(WORK TO BE COMPLETED): Transcribe the listing that follows exactly, from its first line to its last.

(SUPPLIED RECORDS):

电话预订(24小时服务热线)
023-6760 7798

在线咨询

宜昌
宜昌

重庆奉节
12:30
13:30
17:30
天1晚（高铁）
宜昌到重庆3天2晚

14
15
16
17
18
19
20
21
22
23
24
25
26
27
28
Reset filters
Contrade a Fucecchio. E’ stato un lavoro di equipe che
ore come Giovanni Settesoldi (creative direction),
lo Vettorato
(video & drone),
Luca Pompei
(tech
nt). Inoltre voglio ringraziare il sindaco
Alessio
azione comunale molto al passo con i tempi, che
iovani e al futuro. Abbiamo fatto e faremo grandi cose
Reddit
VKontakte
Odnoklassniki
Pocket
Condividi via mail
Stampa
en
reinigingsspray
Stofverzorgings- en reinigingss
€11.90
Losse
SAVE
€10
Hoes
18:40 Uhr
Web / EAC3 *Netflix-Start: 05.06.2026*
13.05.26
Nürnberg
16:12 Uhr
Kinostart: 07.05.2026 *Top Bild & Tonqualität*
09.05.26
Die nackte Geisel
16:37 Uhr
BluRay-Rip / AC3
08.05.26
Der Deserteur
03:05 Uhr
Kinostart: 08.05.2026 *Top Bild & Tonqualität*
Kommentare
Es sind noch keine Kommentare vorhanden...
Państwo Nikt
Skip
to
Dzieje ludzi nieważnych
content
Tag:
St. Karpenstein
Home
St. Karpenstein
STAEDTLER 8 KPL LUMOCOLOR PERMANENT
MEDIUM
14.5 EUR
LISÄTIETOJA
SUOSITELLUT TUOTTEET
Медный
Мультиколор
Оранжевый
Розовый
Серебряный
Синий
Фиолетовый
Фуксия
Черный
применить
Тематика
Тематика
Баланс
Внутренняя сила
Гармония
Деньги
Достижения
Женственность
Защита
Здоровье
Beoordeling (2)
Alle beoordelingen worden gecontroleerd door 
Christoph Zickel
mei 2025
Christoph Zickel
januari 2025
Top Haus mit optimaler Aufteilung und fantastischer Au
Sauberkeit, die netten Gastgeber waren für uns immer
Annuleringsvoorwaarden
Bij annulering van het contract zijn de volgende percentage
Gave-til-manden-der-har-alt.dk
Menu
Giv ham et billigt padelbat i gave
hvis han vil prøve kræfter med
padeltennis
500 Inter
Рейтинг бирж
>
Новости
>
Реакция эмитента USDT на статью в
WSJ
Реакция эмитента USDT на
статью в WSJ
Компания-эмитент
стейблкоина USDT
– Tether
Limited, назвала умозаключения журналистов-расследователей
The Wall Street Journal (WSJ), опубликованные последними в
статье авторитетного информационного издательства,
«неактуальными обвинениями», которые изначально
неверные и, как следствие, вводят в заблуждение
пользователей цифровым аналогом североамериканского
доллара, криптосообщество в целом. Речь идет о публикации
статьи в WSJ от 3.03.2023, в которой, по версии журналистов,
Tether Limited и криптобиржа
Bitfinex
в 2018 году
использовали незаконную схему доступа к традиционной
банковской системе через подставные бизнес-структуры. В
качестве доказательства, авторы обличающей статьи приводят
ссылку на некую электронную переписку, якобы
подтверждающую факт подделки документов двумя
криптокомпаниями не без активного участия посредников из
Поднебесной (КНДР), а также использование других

(OUTPUT FOR THIS EXERCISE):

电话预订(24小时服务热线)
023-6760 7798

在线咨询

宜昌
宜昌

重庆奉节
12:30
13:30
17:30
天1晚（高铁）
宜昌到重庆3天2晚

14
15
16
17
18
19
20
21
22
23
24
25
26
27
28
Reset filters
Contrade a Fucecchio. E’ stato un lavoro di equipe che
ore come Giovanni Settesoldi (creative direction),
lo Vettorato
(video & drone),
Luca Pompei
(tech
nt). Inoltre voglio ringraziare il sindaco
Alessio
azione comunale molto al passo con i tempi, che
iovani e al futuro. Abbiamo fatto e faremo grandi cose
Reddit
VKontakte
Odnoklassniki
Pocket
Condividi via mail
Stampa
en
reinigingsspray
Stofverzorgings- en reinigingss
€11.90
Losse
SAVE
€10
Hoes
18:40 Uhr
Web / EAC3 *Netflix-Start: 05.06.2026*
13.05.26
Nürnberg
16:12 Uhr
Kinostart: 07.05.2026 *Top Bild & Tonqualität*
09.05.26
Die nackte Geisel
16:37 Uhr
BluRay-Rip / AC3
08.05.26
Der Deserteur
03:05 Uhr
Kinostart: 08.05.2026 *Top Bild & Tonqualität*
Kommentare
Es sind noch keine Kommentare vorhanden...
Państwo Nikt
Skip
to
Dzieje ludzi nieważnych
content
Tag:
St. Karpenstein
Home
St. Karpenstein
STAEDTLER 8 KPL LUMOCOLOR PERMANENT
MEDIUM
14.5 EUR
LISÄTIETOJA
SUOSITELLUT TUOTTEET
Медный
Мультиколор
Оранжевый
Розовый
Серебряный
Синий
Фиолетовый
Фуксия
Черный
применить
Тематика
Тематика
Баланс
Внутренняя сила
Гармония
Деньги
Достижения
Женственность
Защита
Здоровье
Beoordeling (2)
Alle beoordelingen worden gecontroleerd door 
Christoph Zickel
mei 2025
Christoph Zickel
januari 2025
Top Haus mit optimaler Aufteilung und fantastischer Au
Sauberkeit, die netten Gastgeber waren für uns immer
Annuleringsvoorwaarden
Bij annulering van het contract zijn de volgende percentage
Gave-til-manden-der-har-alt.dk
Menu
Giv ham et billigt padelbat i gave
hvis han vil prøve kræfter med
padeltennis
500 Inter
Рейтинг бирж
>
Новости
>
Реакция эмитента USDT на статью в
WSJ
Реакция эмитента USDT на
статью в WSJ
Компания-эмитент
стейблкоина USDT
– Tether
Limited, назвала умозаключения журналистов-расследователей
The Wall Street Journal (WSJ), опубликованные последними в
статье авторитетного информационного издательства,
«неактуальными обвинениями», которые изначально
неверные и, как следствие, вводят в заблуждение
пользователей цифровым аналогом североамериканского
доллара, криптосообщество в целом. Речь идет о публикации
статьи в WSJ от 3.03.2023, в которой, по версии журналистов,
Tether Limited и криптобиржа
Bitfinex
в 2018 году
использовали незаконную схему доступа к традиционной
банковской системе через подставные бизнес-структуры. В
качестве доказательства, авторы обличающей статьи приводят
ссылку на некую электронную переписку, якобы
подтверждающую факт подделки документов двумя
криптокомпаниями не без активного участия посредников из
Поднебесной (КНДР), а также использование других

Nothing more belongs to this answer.